Still, the American Dental Association notes that lasers aren’t a panacea; they say old-fashioned methods are best for root canals, and that lasers haven’t proven their worth for treating all cavities. Pick admits some overzealous dentists “claim a laser can do many things that it really doesn’t.”
If you need specialized dental work or are in the market for a new dentist, consider looking for someone who uses this pain-free method for appropriate applications. The Academy of Laser Dentistry lists members by location at laserdentistry.org.
Old-Fashioned Back Pain Remedies: Soothe low back pain
In this case, it isn’t that you need to know more about possible high-tech remedies; what you need to know is
that they may not help much. If you have chronic low back pain, new treatments like steroid injections in the joints near the vertebrae and artificial disc replacement sound impressive, and their use is soaring. But experts say that carefully designed studies have not shown many of these invasive and expensive methods to be effective at curing the pain; the best interventions are actually the low-tech fixes you can do at home.
“We all want a magic bullet. But the evidence shows that for most low back pain, it really isn’t out there,” says Richard A. Deyo, MD, a professor of evidence-based family medicine at Oregon Health and Science University, in Portland.
In fact, guidelines from the American Pain Society say there’s little to no proven benefit for most advanced invasive interventions doctors frequently offer for back pain. You’ll have greater success if you treat your
mild to moderate pain very simply: Take drugstore analgesics, apply heat to the sore area, and don’t overexert yourself until the discomfort goes away. Stay mobile; weakening the muscles through disuse makes your back situation worse.
For chronic pain, exercise “is one of the few interventions shown by research to really make a difference,” Deyo says, so ask your doctor for a good routine. Do note that in rare cases back pain can indicate more serious trouble; see your doctor if you have symptoms like fever or a weakness in the leg, or if your discomfort doesn’t improve after several weeks.

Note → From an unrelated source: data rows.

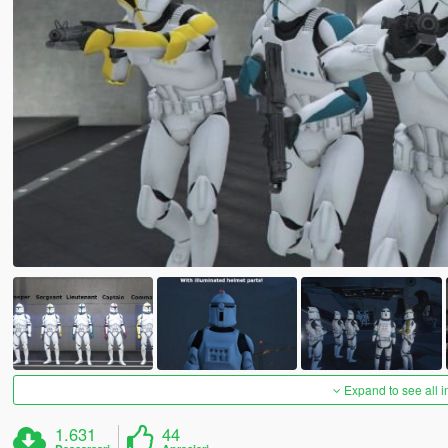
Expand to see all 
1.631
44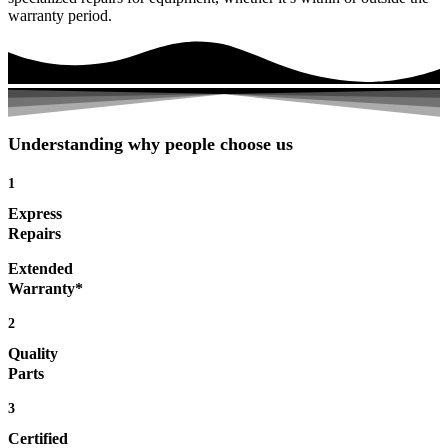
warranty period.
Understanding why people choose us
1
Express
Repairs
Extended
Warranty*
2
Quality
Parts
3
Certified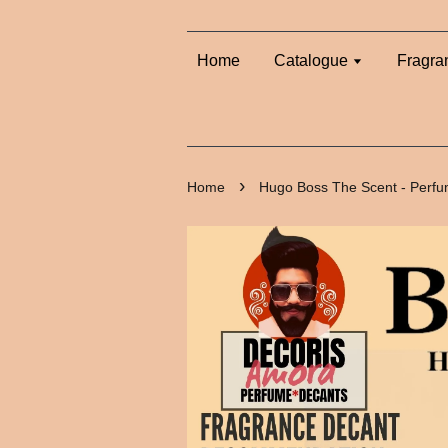
Home
Catalogue
Fragra
›
Home
Hugo Boss The Scent - Perf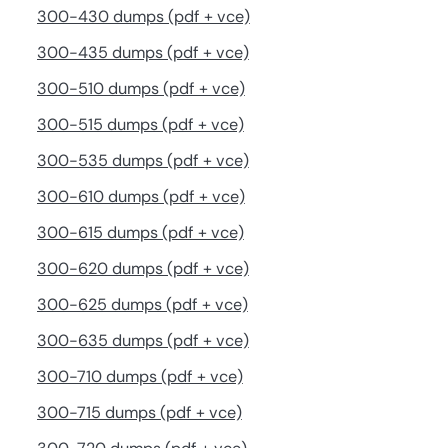
300-430 dumps (pdf + vce)
300-435 dumps (pdf + vce)
300-510 dumps (pdf + vce)
300-515 dumps (pdf + vce)
300-535 dumps (pdf + vce)
300-610 dumps (pdf + vce)
300-615 dumps (pdf + vce)
300-620 dumps (pdf + vce)
300-625 dumps (pdf + vce)
300-635 dumps (pdf + vce)
300-710 dumps (pdf + vce)
300-715 dumps (pdf + vce)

Sidebar: Why You Want Your Doctor to Look 12 Years Old
For any medical procedure, the patient-doctor relationship is extremely important. So consider this: If you’re in the market for a new doctor, you might want an individual who’s recently completed medical school. For one thing, more newly minted physicians tend to be up on the latest research. A recent study, for example, found that they are more likely than their more experienced counterparts to follow the latest National Kidney Foundation guidelines when deciding who is a candidate for transplantation. Robin DiMatteo, PhD, professor of psychology at the University of California, Riverside, says younger may be key for male physicians; her research suggests they communicate especially well with older women.